Today's Papers

Tenet’s Testymony

The New York Times and Los Angeles Times leads with intel chief George Tenet’s contentious congressional testimony during which he said that he had privately warned Vice President Cheney and perhaps others that their public statements didn’t jibe with what the CIA knew. As Tenet explained, sometimes politicians say things that don’t, ahem, “uniquely comport” with the CIA’s nuanced assessments. At another point, he insisted that the White House didn’t misrepresent the prewar threat. USA Today leads with a much-anticipated government report showing that slothfulness and junk-food habits, or more precisely, obesity, are about to overtake smoking as the nation’s leading cause of preventable deaths. Sixty-five percent of Americans are overweight. The Washington Post leads with a judge sentencing John Allen Muhammad to death for his role in the fall 2002 sniper killings around Washington D.C. Muhammad told the judge, “I had nothing to do with this case.”

The coverage of Tenet’s testimony is all over the place. In a role reversal, the Post has the weakest coverage. Going inside, it emphasizes Tenet’s less than shocking answer to Sen. Ted Kennedy’s essentially rhetorical question about whether administration hyped intel. (Tenet said no.) The NYT, LAT, and USAT all have variations of what is essentially the opposite conclusion.

USAT highlights Tenet saying that the CIA had been “wildly inconsistent” in policing prewar White House statements. The NYT headlines Tenet’s assertions that he talked to Cheney quietly when the vice prez had his facts wrong.

The LAT focuses on Tenet saying that he had no idea that the head of a Pentagon intel office had circumvented the CIA and had met with White House officials giving them the office’s (sketchy) conclusions about supposed Iraq-al-Qaida links. (TheNew Yorker’s Seymour Hersh has done some of the best reporting about that office.)

Meanwhile, the toughest coverage of Tenet’s testimony comes not from any of the biggies but from Knight Ridder. It digs into the details and doesn’t shirk from saying that Tenet “reversed himself.” And mercifully, the story doesn’t dwell on the Democrat and Republican blustering.

The Post does a much better job with its Americans-are-chubsters’ coverage. Unlike USAT, the Post gets into politics  of it. It notes that while the administration has introduced ads telling people get off their butts, public health folk say that only addresses half the problem. “It’s perfectly safe. It’s totally uncontroversial. But it’s not enough to keep weight under control,” said one nutrition prof. “If the government said, ‘You really ought to cut back on soft drinks and juice drinks,’ those lobbyists would go berserk. They don’t want to take on the food industry.”

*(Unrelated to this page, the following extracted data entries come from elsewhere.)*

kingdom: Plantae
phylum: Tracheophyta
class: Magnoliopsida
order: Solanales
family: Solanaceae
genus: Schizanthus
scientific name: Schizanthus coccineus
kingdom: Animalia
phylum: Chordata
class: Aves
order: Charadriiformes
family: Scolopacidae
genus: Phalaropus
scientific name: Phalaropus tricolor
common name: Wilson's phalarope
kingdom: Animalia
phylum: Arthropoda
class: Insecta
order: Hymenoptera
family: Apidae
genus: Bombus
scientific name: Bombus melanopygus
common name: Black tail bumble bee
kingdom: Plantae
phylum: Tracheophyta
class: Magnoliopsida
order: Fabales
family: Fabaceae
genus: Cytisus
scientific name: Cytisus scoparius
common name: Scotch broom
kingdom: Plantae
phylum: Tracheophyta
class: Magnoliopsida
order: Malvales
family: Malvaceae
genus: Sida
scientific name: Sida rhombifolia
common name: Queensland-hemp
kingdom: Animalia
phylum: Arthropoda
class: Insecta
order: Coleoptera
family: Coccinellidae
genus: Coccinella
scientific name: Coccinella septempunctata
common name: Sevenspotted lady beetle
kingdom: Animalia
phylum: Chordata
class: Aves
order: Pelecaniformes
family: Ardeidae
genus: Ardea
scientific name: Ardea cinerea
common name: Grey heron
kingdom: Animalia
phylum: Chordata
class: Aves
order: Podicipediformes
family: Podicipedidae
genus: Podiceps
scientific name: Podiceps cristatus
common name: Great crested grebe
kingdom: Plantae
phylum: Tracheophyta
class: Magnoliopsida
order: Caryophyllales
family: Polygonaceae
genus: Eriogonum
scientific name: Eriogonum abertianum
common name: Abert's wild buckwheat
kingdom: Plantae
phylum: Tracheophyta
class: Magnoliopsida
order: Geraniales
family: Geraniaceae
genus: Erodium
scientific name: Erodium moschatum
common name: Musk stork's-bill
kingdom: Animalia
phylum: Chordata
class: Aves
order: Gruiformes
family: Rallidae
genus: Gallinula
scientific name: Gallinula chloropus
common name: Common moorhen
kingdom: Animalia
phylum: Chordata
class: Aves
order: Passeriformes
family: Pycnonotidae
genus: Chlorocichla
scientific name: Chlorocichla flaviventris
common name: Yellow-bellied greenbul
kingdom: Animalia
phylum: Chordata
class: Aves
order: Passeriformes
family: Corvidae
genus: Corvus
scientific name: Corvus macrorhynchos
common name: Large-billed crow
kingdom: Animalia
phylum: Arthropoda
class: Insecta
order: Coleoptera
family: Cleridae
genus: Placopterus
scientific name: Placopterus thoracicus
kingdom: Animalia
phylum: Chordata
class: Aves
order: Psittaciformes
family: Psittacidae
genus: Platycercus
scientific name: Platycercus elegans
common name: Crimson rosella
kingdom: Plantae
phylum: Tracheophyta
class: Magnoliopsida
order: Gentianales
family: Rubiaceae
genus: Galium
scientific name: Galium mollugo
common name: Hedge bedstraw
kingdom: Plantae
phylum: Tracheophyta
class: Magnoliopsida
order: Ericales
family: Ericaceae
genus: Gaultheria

The NYT and Post both off-lead the launch of at least $5 million in anti-Bush ads by a consortium of independent Democratic groups. This first rollout is only the tip of what could be an onslaught of such ads with one Democratic-leaning group saying it has $70 million in pledges. (The Bush campaign is slated to take in about $200 million.) Independent groups don’t have spending restrictions, but the latest campaign finance law doesn’t allow them to either coordinate with campaigns or to spend money for or against any specific politicians. The FEC is planning to rule on whether such groups are now out of line, but that won’t happen for another few months. In the meantime, get used to these things. (In a thoughtful little touch, the Post links to the groups’ contributor data.)

USAT and the Post both go inside with polls showing that support for civil unions has jumped in the last month. USAT has support at 54 percent while the Post says 51 percent. The WP’s poll shows that a slight majority oppose a constitutional amendment banning same-sex marriage, while USAT has opposition at 45 percent. It’s worth keeping in mind that poll numbers on the issues have tended to bounce around.

Everybodynotes inside that after criticism by Sen. Kerry the White House is no longer saying that President Bush will limit his appearance before the 9/11 commission to an hour. Under intense questioning during a press gaggle, spokesman Scott McClellan said, “Nobody is watching the clock.” (Tip for fellow procrastinators: The transcript is priceless.) The Post notes that White House officials declined to make a similar pledge for Cheney. The commission’s spokesman also noted that neither Cheney nor Bush has agreed to meet with the full commission as requested. Anyway, McClellan said an hour was still a reasonable timeframe. “Believe me,” he said, “you can answer a lot of questions in one hour.”